E o maior poder político a que as agências de rating almejam neste momento tem um alvo claro: deixar o governo Obama refém e impedir a adoção de medidas mais severas e restritivas de regulação das atividades dessas empresas de classificação de risco, no âmbito da lei Dodd-Frank, aprovada pelo Congresso em 2010, que busca promover uma reforma regulatória do sistema financeiro para evitar a repetição dos abusos que levaram à crise de 2008.

“O rebaixamento da nota de risco dos Estados Unidos levantará a questão de se existe ou não uma tentativa de retaliação ou vingança pela administração Obama se houver agora um esforço por parte das instituições reguladoras do governo americano em implementar novas medidas regulatórias da atividade das agências de rating,” disse Joseph Mason, professor de Finanças da Louisiana State University e especialista do mercado de crédito.

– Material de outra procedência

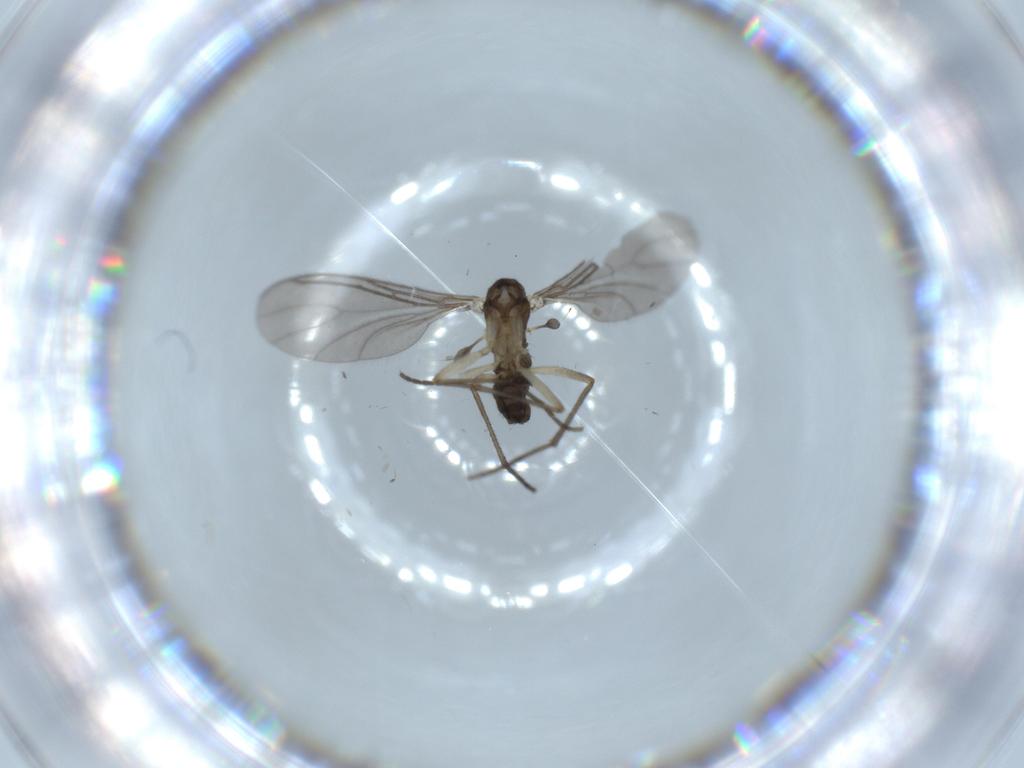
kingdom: Animalia
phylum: Arthropoda
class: Insecta
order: Diptera
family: Sciaridae
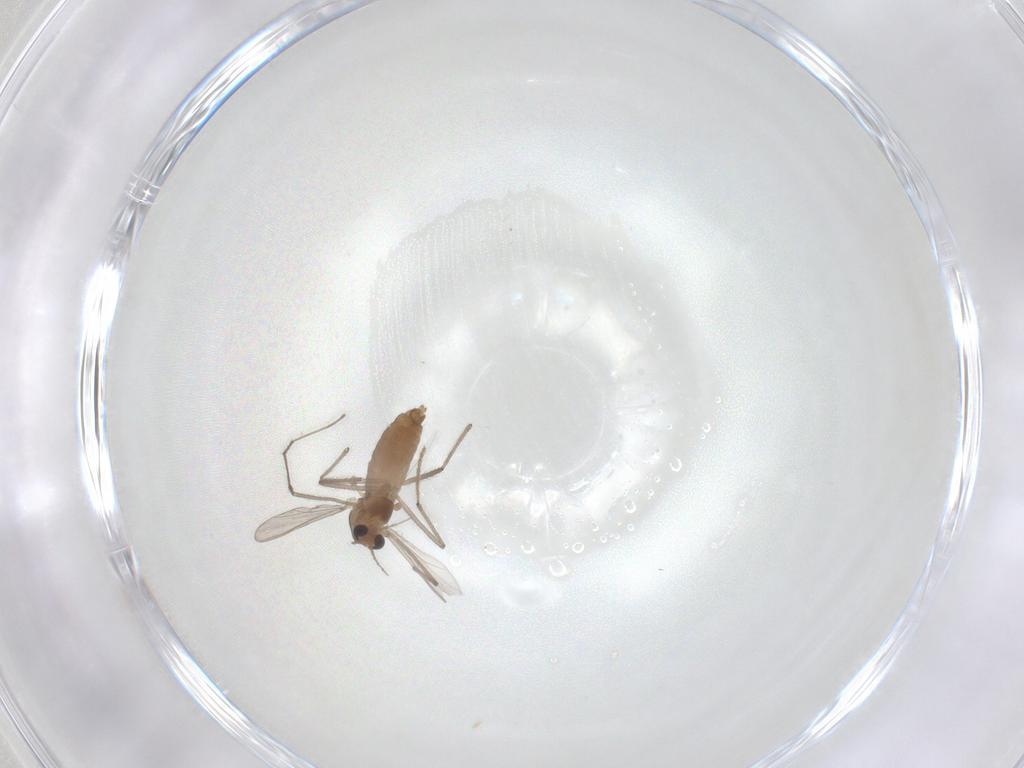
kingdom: Animalia
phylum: Arthropoda
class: Insecta
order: Diptera
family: Chironomidae
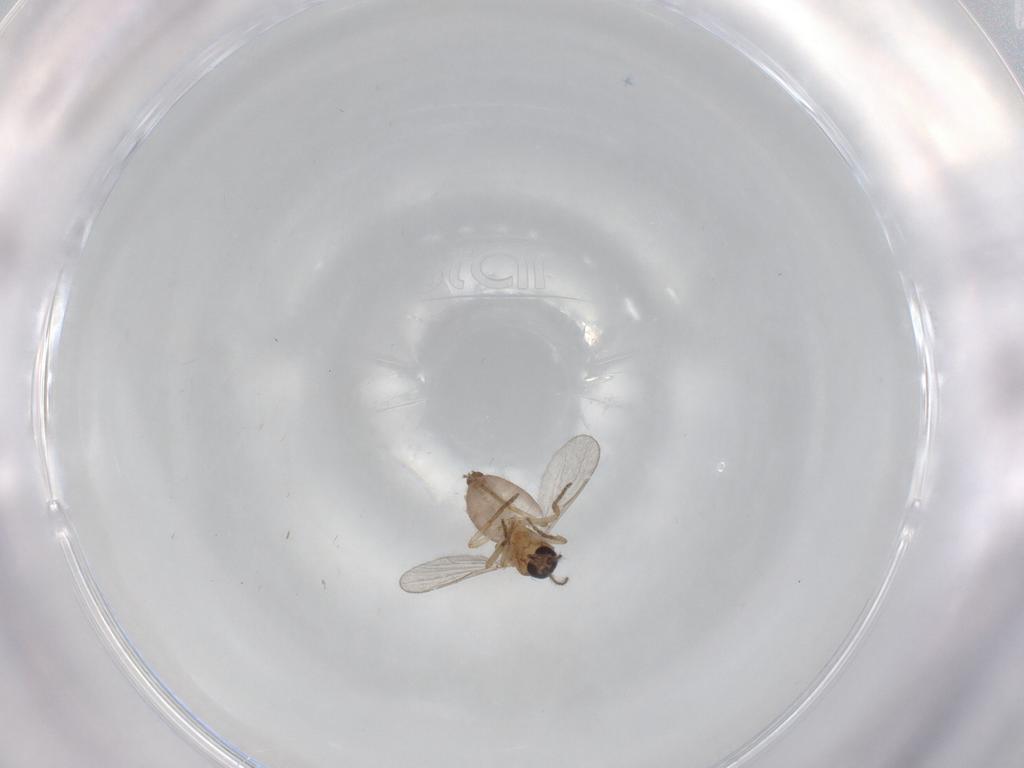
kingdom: Animalia
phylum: Arthropoda
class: Insecta
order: Diptera
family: Ceratopogonidae
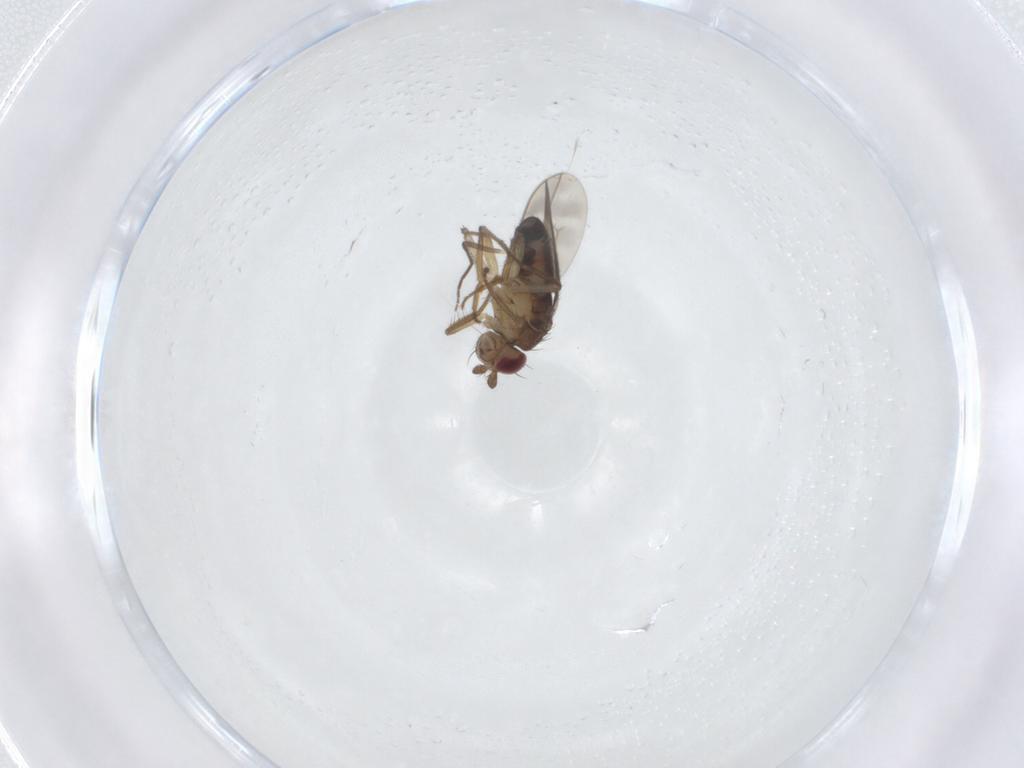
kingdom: Animalia
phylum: Arthropoda
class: Insecta
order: Diptera
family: Sphaeroceridae
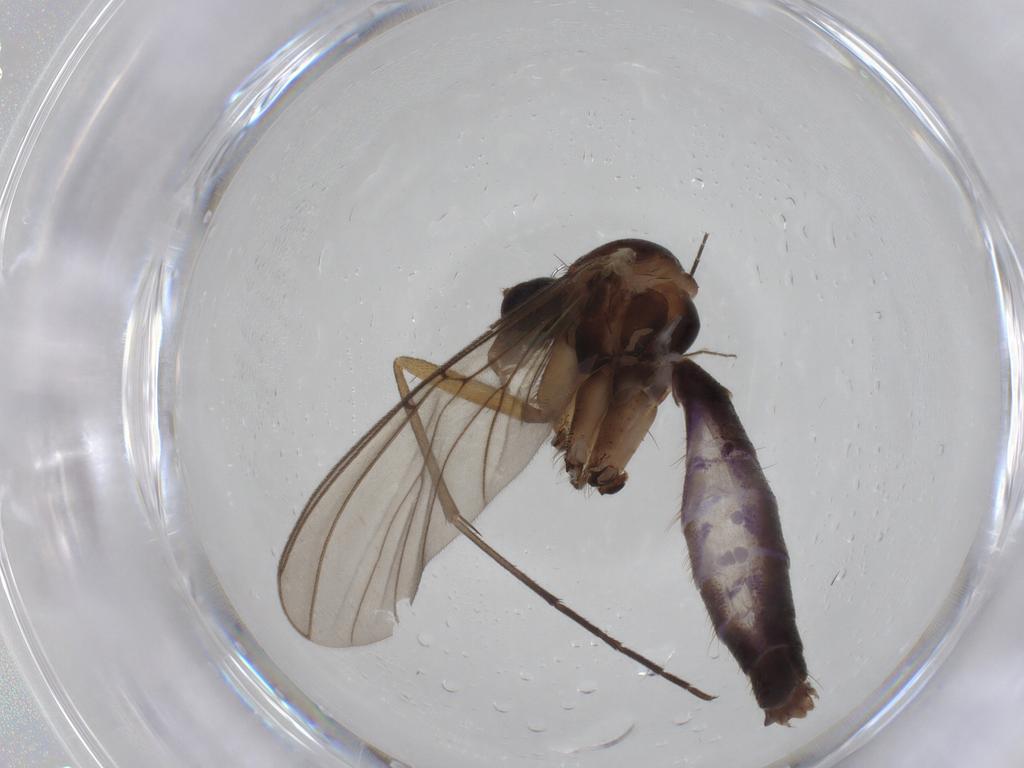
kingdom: Animalia
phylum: Arthropoda
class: Insecta
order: Diptera
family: Sciaridae
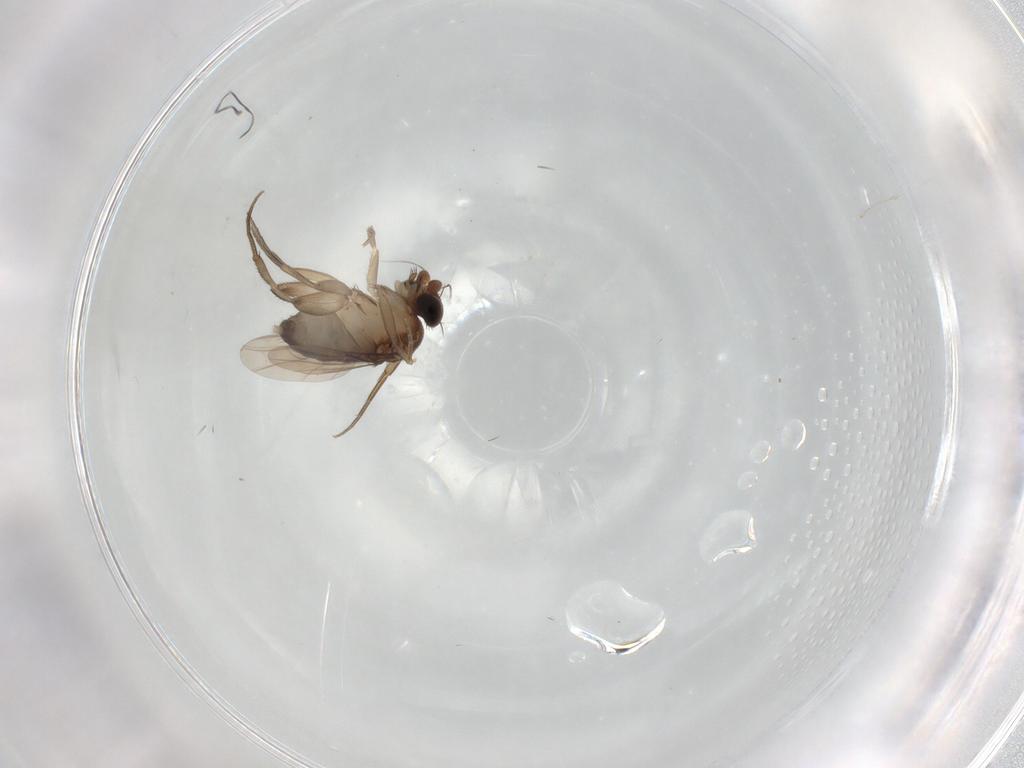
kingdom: Animalia
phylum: Arthropoda
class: Insecta
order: Diptera
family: Phoridae
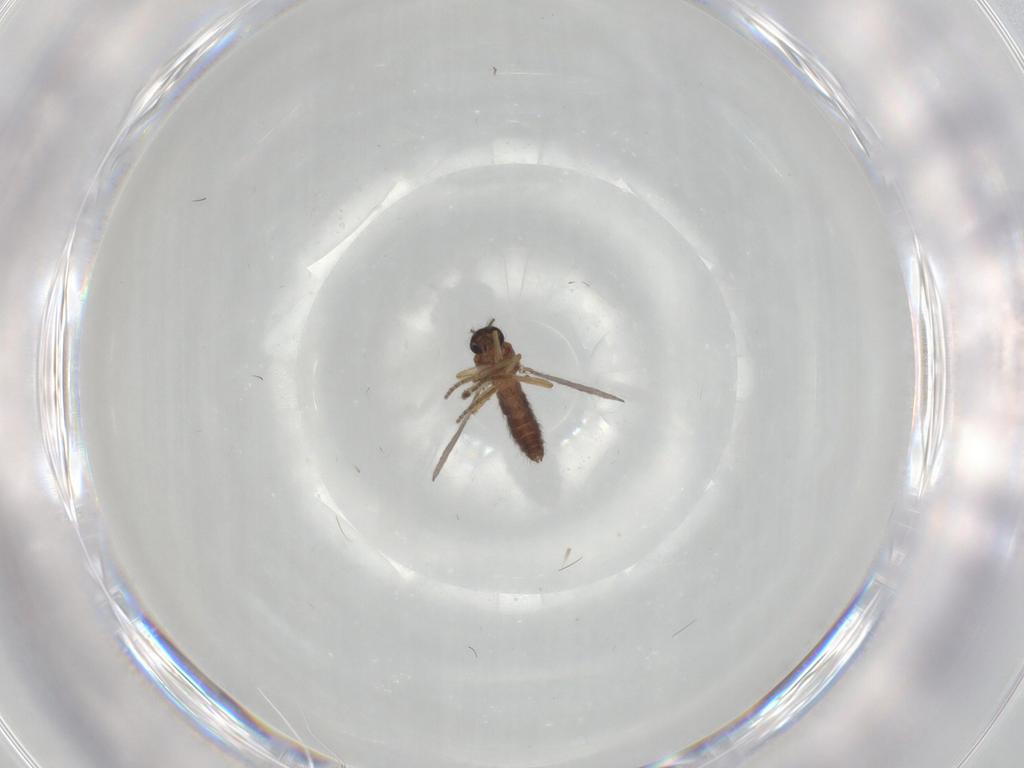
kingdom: Animalia
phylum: Arthropoda
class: Insecta
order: Diptera
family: Ceratopogonidae
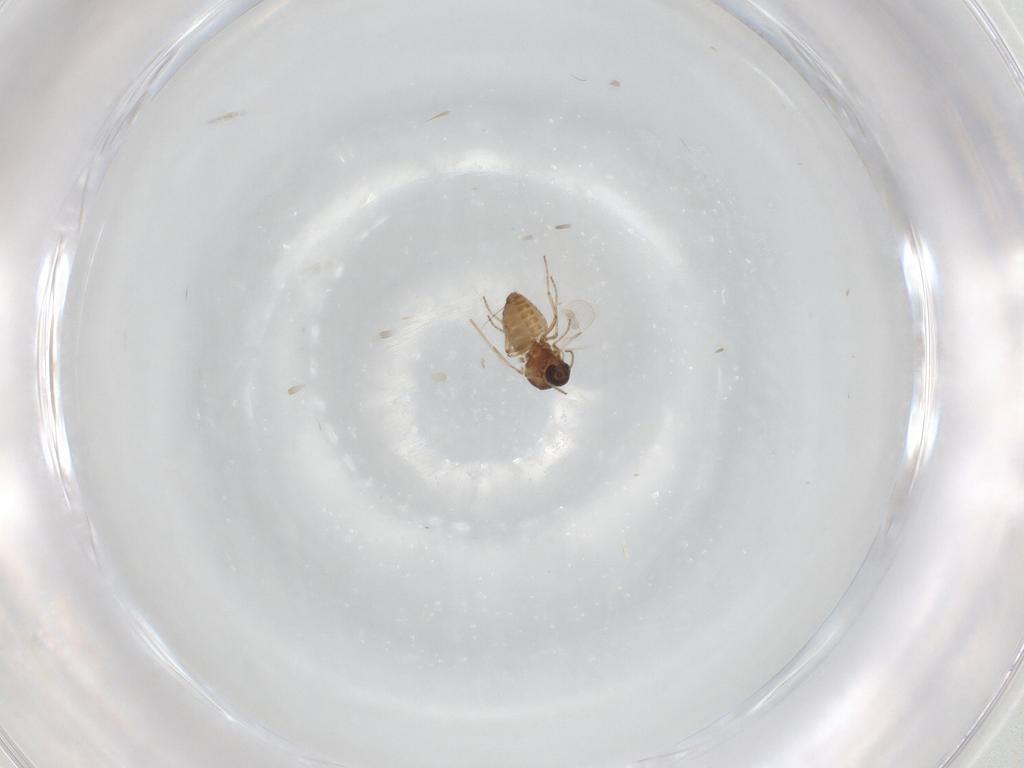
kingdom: Animalia
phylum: Arthropoda
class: Insecta
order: Diptera
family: Ceratopogonidae
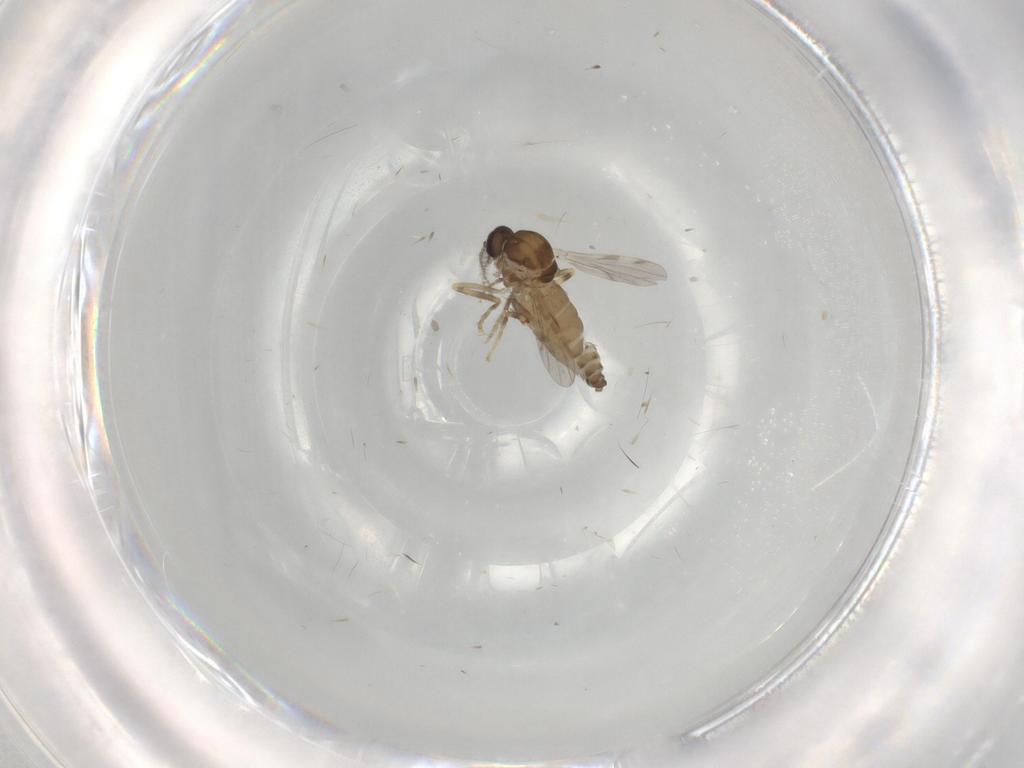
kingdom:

Vingança ou não, o movimento por reformas das atividades de classificação de risco de crédito é real e é hoje o maior risco para os investidores que possuam as ações das agências de rating nas suas carteiras, na opinião de Appert, analista da Piper Jaffray. “O escrutínio regulatório sobre essas agências vai ser acirrado,” disse Appert. “O temor dos investidores é que o governo Obama passe a praticar o ‘bullying’ dessas agências de rating via medidas regulatórias.”

A crise de credibilidade que as três grandes agências de rating enfrentam decorre não apenas das críticas em relação ao rebaixamento dos Estados Unidos, mas também pela demora das agências de soar o alerta bem mais cedo quanto à deterioração na capacidade de pagamento da dívida pública pela Grécia, Portugal e Irlanda.

“Comprar as ações das agências de rating torna-se cada vez menos atraente à medida que a credibilidade delas é atacada,” disse Jeffrey Sica, presidente da Sica Wealth Management, administradora de recursos com US$ 1 bilhão sob gestão em Nova Jersey, Estados Unidos. “A verdade é que as agências de rating nunca mais terão o mesmo poder que elas tinham antes da crise de 2008.”